Vielleicht noch einen kleinen Kaffee dazu? Aus diesem Grund könnte Kaffee in der Post-Workout Phase förderlich für deine Regeneration sein

Wer oft und viel trainiert, tut gut daran, wenn er sich früher oder später ein paar Gedanken um seine Regeneration macht – dies gilt nicht nur für Kraftsportler, sondern auch für all jene Athleten, die im Ausdauerbereich aktiv sind.

Wie du vielleicht bereits schon weißt, stellen Kohlenhydrate bei moderater bis intensiver Belastung den primären Energietreibstoff für die arbeitende Muskulatur dar. Praktischerweise verfügt die Skelettmuskulatur über Kohlenhydratspeicher – lange Kohlenhydratketten, die wir als Glykogen bezeichnen – die eine reibungslose, schnelle und im Idealfall bedarfsgerechte  Energieversorgung gewährleisten.

Diese Glykogenreserven werden im Zuge des Trainings verbraucht und sollten natürlich im Anschluss wieder aufgefüllt werden, damit die Performance in den darauffolgenden Workouts nicht leidet (2)(3)(4)(5). Der gezielte Verzehr kohlenhydrathaltiger Lebensmittel sorgt für die Wiederauffüllung des Muskelglykogens und stellt daher eine nützliche Maßnahme zur Unterstützung der Regeneration dar.

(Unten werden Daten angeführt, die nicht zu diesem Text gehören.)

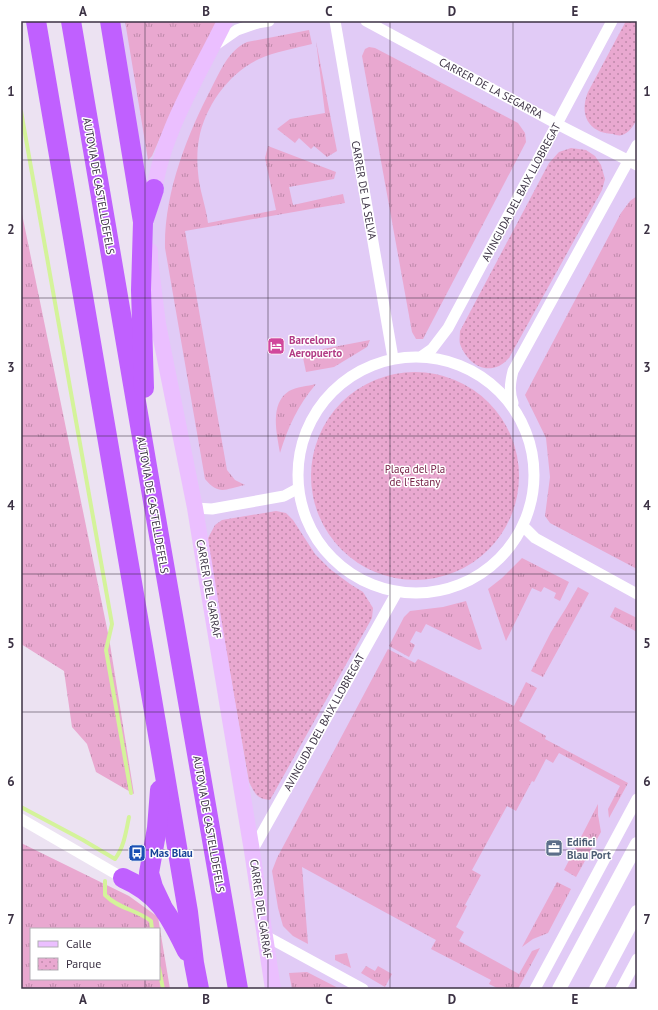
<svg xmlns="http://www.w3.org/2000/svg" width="658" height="1010" viewBox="0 0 658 1010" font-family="'PT Sans',sans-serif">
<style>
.commercial{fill:#e1cbf6}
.grass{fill:url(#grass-tufts);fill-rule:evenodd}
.park{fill:url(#park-dots)}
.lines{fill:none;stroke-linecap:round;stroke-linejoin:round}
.stream{stroke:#d4f39a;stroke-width:4}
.minor{stroke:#fff;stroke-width:11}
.tertiary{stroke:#fff;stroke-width:14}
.secondary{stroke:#ebbfff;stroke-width:16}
.motorway{stroke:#c060ff;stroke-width:20}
.grid{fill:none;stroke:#3c3244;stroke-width:1;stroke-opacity:0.55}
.labels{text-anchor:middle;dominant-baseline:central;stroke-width:3;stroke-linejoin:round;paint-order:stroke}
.street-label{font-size:11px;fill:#3c3244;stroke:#fff}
.hotel-label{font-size:11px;font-weight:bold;fill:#b23c85;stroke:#fff;text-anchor:start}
.park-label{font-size:11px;fill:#772449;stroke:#fff}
.service-label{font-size:11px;font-weight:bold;fill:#4e5e75;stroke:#fff;text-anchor:start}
.transit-label{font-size:11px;font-weight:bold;fill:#164399;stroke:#fff;text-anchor:start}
.neatline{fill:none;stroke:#3c3244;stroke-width:1.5}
.grid-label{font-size:13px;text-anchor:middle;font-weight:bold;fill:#3c3244}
</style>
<defs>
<pattern id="grass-tufts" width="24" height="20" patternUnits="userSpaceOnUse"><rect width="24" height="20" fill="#e9a8d0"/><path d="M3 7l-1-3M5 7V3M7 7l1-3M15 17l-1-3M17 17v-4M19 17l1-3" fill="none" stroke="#be89aa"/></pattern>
<pattern id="park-dots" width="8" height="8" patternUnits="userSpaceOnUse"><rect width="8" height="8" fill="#e9a8d0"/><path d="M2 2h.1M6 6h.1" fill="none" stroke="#be89aa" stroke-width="1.8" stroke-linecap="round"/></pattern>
</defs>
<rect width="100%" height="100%" fill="#ece2f2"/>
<polygon class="commercial" points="110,21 637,21 637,989 273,989"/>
<g class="grass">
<polygon points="125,21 219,21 176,101 152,156 148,160"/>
<path d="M309,30L312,44C296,48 274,52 259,59C229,73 205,106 199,139C197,149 197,162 198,172C199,189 206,206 208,223L276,210L265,158L268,146L336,172L334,179L289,187L293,205L343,194L345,203L185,231L227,470L235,480L245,485C225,489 219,496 205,479L165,248C164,193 187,135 212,87C221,70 228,51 247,42Z"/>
<polygon points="316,41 337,151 327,157 314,146 311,149 299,138 295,143 277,129 290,119 325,113"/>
<polygon points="369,47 375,48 518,123 525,133 526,142 423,339 416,339 412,332 362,56 365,49"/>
<polygon points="637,196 637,569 550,523 545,516 550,477 546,438 525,395 621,213 630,201"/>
<polygon points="21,209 109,638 134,794 96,772 87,744 72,727 64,671 21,644"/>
<polygon points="370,340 367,347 334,367 306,372 302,353"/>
<path d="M316,384C298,405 288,427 280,453C277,434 269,404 289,391C296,387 308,386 316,384Z"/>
<polygon points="522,558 569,582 560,601 554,598 556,593 544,587 541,592 532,588 506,641 488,589 502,578"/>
<polygon points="578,587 589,593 543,677 531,671 551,632 566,608"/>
<polygon points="466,601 482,649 479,650 426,624 421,633 416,631 410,642 415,645 409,657 389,646 404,617 410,611 443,607"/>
<polygon points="615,607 637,618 637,632 610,617"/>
<polygon points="388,649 415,663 418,659 514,706 526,682 537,688 519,721 546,736 545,739 628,783 609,818 608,809 620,786 559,753 553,763 546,759 534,782 532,781 516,811 507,806 472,870 481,875 465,905 467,906 456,927 464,932 459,941 519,974 532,951 540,948 518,989 499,989 489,984 491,980 431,949 436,940 302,867 308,944 293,936 283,926 278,908 272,871 277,858"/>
<polygon points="598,804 598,815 601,832 576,877 564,870"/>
<path d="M21,843L129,896L158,917L170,989H21ZM31,929H159V979H31Z"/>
<polygon points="557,882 571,889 548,933 533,939 522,947"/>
<polygon points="347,953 351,968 335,960 335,955"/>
<polygon points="366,966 375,971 378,966 392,974 385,987 361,973"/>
<polygon points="307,972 340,989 292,989 289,973"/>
</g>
<g class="park">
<path d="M626,21H637V119C634,125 629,133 622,135C620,136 615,135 613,134C588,133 579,114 588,92Z"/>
<path d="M571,148L586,150L595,156L601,165L605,179L602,190L509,358C506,361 503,364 499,366C481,374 466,360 460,344C459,340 460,335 460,331L549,163L559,152Z"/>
<circle cx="415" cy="476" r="104"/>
<path d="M276,511L286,513L293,520L315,554L330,569L350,584L363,592L373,608L372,618L270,800C256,799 255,793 249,782L207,540L215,525L222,520Z"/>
</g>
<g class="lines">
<g class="stream">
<polyline points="21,111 112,624 106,650 131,793"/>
<path d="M21,807L83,840L115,859C124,847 126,832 129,817"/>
<path d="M105,881V895C119,909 135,909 151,921L152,929"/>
<polyline points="159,968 163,989"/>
</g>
<g class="minor">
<polyline points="335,21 393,358"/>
<polyline points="366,21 557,124 637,165"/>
<polyline points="250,22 257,23 269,21"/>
<polyline points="214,46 237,30 257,23"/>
<polyline points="422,356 432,349 448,328 612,21"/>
<circle cx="416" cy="475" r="118"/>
<path d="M513,403C509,392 510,383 513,371L637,145"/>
<polyline points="195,508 212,509 284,496 297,489"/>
<polyline points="523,526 535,538 637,594"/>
<polyline points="21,819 123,878"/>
<polyline points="252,851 397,592"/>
<polyline points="264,935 363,989"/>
<polyline points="535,989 637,799"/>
<polyline points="621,989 637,959"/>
</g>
<g class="tertiary">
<polyline points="559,989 637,844"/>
<polyline points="596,989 637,912"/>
</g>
<g class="secondary">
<path d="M153,200C159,137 198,77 225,21"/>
<polyline points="150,251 150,261 158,324 195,508 209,594 252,851 273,989"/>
</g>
<g class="motorway">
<polyline points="36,21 161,752 188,912 194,963 199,989"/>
<polyline points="71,21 149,478 238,989"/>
<polyline points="110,21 143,222 141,290 144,388"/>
<polyline points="144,219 154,189"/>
<polyline points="160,790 157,828 149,873 153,887 162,906"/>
<path d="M123,878C160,894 170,917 187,951"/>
</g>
</g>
<path class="grid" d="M145,21V929M268,21V989M390,21V989M513,21V989M21,160H637M21,298H637M21,436H637M21,574H637M21,712H637M21,850H637M145,979V989"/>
<defs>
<symbol id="hotel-square" viewBox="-11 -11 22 22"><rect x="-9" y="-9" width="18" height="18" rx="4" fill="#d1479c" stroke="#fff"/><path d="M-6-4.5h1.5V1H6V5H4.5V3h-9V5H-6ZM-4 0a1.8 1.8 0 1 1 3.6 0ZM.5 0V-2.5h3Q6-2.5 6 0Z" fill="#fff"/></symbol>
<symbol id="office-square" viewBox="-11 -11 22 22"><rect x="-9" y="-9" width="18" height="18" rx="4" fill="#5c6f8a" stroke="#fff"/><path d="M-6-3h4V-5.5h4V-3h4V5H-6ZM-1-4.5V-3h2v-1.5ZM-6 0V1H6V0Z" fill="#fff"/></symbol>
<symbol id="bus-square" viewBox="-11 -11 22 22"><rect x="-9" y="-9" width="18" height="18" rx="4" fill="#1a4fb4" stroke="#fff"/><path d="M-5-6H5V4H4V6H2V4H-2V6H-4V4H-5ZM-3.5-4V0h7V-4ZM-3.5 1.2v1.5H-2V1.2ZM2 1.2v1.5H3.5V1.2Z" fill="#fff"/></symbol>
</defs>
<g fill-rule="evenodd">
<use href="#hotel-square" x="266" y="336" width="20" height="20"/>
<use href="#office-square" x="544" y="838" width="20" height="20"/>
<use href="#bus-square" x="127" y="843" width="20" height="20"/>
</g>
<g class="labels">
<g class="street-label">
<text transform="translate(491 88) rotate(28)">CARRER DE LA SEGARRA</text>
<text transform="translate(99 186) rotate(80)">AUTOVIA DE CASTELLDEFELS</text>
<text transform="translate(364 190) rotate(80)">CARRER DE LA SELVA</text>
<text transform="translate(521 192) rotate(-62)">AVINGUDA DEL BAIX LLOBREGAT</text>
<text transform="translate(153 505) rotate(80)">AUTOVIA DE CASTELLDEFELS</text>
<text transform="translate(209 589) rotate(80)">CARRER DEL GARRAF</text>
<text transform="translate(324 722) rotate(-61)">AVINGUDA DEL BAIX LLOBREGAT</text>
<text transform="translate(209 824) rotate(80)">AUTOVIA DE CASTELLDEFELS</text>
<text transform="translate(261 909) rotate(82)">CARRER DEL GARRAF</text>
</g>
<g class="hotel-label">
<text x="289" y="340">Barcelona<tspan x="289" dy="13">Aeropuerto</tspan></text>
</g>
<g class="park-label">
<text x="415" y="469">Plaça del Pla<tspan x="415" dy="13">de l'Estany</tspan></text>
</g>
<g class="service-label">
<text x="567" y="842">Edifici<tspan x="567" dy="13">Blau Port</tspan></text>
</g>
<g class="transit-label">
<text x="150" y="853">Mas Blau</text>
</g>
</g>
<rect width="658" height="1010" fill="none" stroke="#ffffff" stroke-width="44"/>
<rect x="30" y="928" width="130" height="52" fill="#ffffff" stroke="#b1adb4"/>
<rect x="38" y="941" width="20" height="6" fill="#ebbfff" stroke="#b1adb4"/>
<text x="66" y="948" font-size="12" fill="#3c3244">Calle</text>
<rect x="38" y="958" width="20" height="12" fill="url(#park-dots)" stroke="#b1adb4"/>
<text x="66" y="968" font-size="12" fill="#3c3244">Parque</text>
<rect x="22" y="22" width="614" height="966" class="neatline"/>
<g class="grid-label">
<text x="83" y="16">A</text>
<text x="206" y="16">B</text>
<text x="329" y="16">C</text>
<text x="452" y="16">D</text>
<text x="575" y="16">E</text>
<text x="11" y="96">1</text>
<text x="647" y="96">1</text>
<text x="11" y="234">2</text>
<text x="647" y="234">2</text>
<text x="11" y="372">3</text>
<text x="647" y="372">3</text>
<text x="11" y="510">4</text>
<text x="647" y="510">4</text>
<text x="11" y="648">5</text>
<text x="647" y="648">5</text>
<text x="11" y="786">6</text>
<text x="647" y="786">6</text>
<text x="11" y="924">7</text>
<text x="647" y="924">7</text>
<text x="83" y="1004">A</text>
<text x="206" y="1004">B</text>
<text x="329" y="1004">C</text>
<text x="452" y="1004">D</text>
<text x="575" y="1004">E</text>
</g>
</svg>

Vereinfachter Überblick über mögliche Wechselwirkungen zwischen der Größe des Muskelglykogenspeichers und der Muskelfunktion durch direkte Assoziationen zwischen Muskelglykogen und Schritten der E-Kopplung und des Kreuzbrücken-Zyklus (z. B. lokalisierungsspezifische Stoffwechselstörungen und/oder Regulierung durch die Größe des Glykogenspeichers) und/oder indirekt durch eine verringerte glykogenolytische Rate und eine beeinträchtigte Energiehomöostase des gesamten Muskels, einschließlich einer beschleunigten Metaboliten-Akkumulation. NKA = Na+-K+-ATPase. (Bildquelle: Vigh-Larsen et al., 2021)

Vereinfachter Überblick über mögliche Wechselwirkungen zwischen der Größe des Muskelglykogenspeichers und der Muskelfunktion durch direkte Assoziationen zwischen Muskelglykogen und Schritten der E-Kopplung und des Kreuzbrücken-Zyklus (z. B. lokalisierungsspezifische Stoffwechselstörungen und/oder Regulierung durch die Größe des Glykogenspeichers) und/oder indirekt durch eine verringerte glykogenolytische Rate und eine beeinträchtigte Energiehomöostase des gesamten Muskels, einschließlich einer beschleunigten Metaboliten-Akkumulation. NKA = Na+-K+-ATPase. (Bildquelle: Vigh-Larsen et al., 2021)

Folgendes gilt es hierbei zu beachten: Je häufiger du trainierst und je kürzer der Zeitabstand zwischen zwei Einheiten ausfällt, desto wichtiger ist es, die Glykogenvorräte so schnell wie möglich zu regenerieren (4). Die Post-Workout Phase (also der unmittelbare Zeitraum nach dem Training) eröffnet daher für viele Athleten eine wichtige Gelegenheit zur Einleitung und Maximierung der Glykogenresynthese – schon alleine deswegen, da gezeigt werden konnte, dass die Resynthese-Rate innerhalb dieses Zeitfensters erhöht ist (6).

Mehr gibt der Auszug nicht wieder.